Dream Cheeky will help you know What Does Fixed Cost Mean 2022: Top Full Guide
Fixed Cost Examples
A fixed cost is a cost that is independent of how many products or services a business provides. So whether a company produces one hamburger or 100, the cost is the same.
Some examples of fixed costs include:
1. New Building/Factory
When a business invests $10 million in a new factory, it counts as a fixed cost. It is a one-off cost that does not vary based on output. In accounting terms, it is the depreciation that is considered a fixed cost. For instance, if the factory was to last 10 years, there would be an annual depreciation of $1 million per year. So rather than having a one-off fixed cost of $10 million, the costs are amortized so the cost is split out through the 10 years.
Effectively, the factory has a value as an asset during the 10 years – until it is no longer productive. As it could potentially be sold on and produce output for x number of years, it still has a value. So although it may cost $10 million to buy, it is still seen as an asset in accounting terms. In other words, $10 million isn’t spent but rather invested in an asset – shares are a similar example. It is only once the value of the asset starts to decrease by which we can consider as a fixed cost. Think of the depreciation of a car for example.
Rent is an annual or monthly charge which is a fixed cost. A business has to pay this regardless of how many customers it serves. For example, a barber will have to pay rent whether they cut one persons hair or twenty people. This may increase in line with inflation, but is fixed for a set period of time.
3. Contracted Salaries
Contracted salaries relate to the annual salary of a business’s employees. Once contracted, this counts as a monthly and annual fixed cost. The employee may be busy and produce 10 times the normal output, or, they may be extremely unproductive and produce half. No matter how productive the employee is, the cost remains fixed. By contrast over-time hours, or incentive based pay counts as a variable cost, as this varies month on month and increases with output.
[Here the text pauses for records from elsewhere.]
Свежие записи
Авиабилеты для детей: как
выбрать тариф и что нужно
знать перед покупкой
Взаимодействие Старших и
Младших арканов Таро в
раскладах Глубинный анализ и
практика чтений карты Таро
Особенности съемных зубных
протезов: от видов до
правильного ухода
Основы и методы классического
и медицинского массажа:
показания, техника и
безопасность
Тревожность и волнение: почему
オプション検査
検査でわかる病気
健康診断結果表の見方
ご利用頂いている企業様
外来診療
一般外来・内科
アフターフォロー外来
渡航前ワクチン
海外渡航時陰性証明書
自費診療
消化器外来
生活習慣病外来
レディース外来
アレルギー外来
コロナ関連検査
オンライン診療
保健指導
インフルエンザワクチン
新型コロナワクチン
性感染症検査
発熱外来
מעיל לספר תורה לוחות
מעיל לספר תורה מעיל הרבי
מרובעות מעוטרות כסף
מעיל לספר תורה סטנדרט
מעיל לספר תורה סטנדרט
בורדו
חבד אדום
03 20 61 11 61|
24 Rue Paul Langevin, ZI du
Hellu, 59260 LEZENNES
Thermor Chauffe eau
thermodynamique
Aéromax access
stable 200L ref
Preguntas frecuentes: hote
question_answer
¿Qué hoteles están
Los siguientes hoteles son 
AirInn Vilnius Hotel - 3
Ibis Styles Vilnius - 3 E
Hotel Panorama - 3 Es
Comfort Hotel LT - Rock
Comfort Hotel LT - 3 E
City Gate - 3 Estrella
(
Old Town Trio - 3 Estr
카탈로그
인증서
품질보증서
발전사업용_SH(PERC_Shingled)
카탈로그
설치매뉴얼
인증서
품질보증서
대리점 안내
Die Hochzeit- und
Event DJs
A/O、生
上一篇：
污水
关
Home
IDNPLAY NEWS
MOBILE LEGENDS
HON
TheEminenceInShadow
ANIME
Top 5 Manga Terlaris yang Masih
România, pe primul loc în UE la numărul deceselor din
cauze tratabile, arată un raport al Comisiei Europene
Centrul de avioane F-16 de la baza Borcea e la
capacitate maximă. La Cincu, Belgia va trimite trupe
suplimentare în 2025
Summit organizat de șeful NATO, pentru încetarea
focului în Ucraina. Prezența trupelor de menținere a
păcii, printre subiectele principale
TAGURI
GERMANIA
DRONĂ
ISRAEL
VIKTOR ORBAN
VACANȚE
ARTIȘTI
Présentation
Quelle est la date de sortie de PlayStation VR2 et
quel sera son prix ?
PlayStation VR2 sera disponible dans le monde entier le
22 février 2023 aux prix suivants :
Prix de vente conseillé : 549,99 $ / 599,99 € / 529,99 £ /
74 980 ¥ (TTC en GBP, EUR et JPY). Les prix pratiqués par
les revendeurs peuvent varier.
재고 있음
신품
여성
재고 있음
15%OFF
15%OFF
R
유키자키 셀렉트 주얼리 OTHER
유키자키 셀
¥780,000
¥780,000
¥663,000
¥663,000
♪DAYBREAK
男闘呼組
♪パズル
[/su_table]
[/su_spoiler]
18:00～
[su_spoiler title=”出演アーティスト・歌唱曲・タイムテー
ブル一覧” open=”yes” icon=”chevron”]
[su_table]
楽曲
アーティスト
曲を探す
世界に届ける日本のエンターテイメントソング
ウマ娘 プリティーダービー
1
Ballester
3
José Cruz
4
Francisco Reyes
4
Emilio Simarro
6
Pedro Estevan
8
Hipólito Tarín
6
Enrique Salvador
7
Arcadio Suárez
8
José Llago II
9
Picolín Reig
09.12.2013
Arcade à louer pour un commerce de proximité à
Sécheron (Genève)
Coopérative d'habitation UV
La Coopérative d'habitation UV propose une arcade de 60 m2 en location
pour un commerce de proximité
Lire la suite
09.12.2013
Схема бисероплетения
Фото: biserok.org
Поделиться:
Businesses must pay for property and other forms of insurance each year. This is a fixed cost because it doesn’t matter how many products or services they provide, they still have to pay insurance. It could be argued that this is variable, as insurance costs can increase as the firm gets bigger. For example, the cost to insure a large multi-national is much higher than the local mom and pop store.
However, it is a fixed cost because insurance is charged based on risk rather than output. Insurance costs increase in line with risk rather than in line with output. Furthermore, insurance prices do not react to incremental increases in production as a variable cost does. In other words, production may increase by 10, but it has no impact on insurance prices as a fixed cost.
When taking out a loan, there are a number of fixed-rate options available. If a business takes up such an option, this can count as a fixed cost. A charge on the loan is due every month or year, independent of how much goods the business produces and sells.
By itself, advertising does nothing to increase output. It is not like an additional employee, or the cost to keep the lights and machines on for an extra hour. It is a fixed cost. This is because businesses set an advertising budget, which tends to only vary quarter on quarter. On top of that, advertising costs are still payable whether the business serves one customer or one million!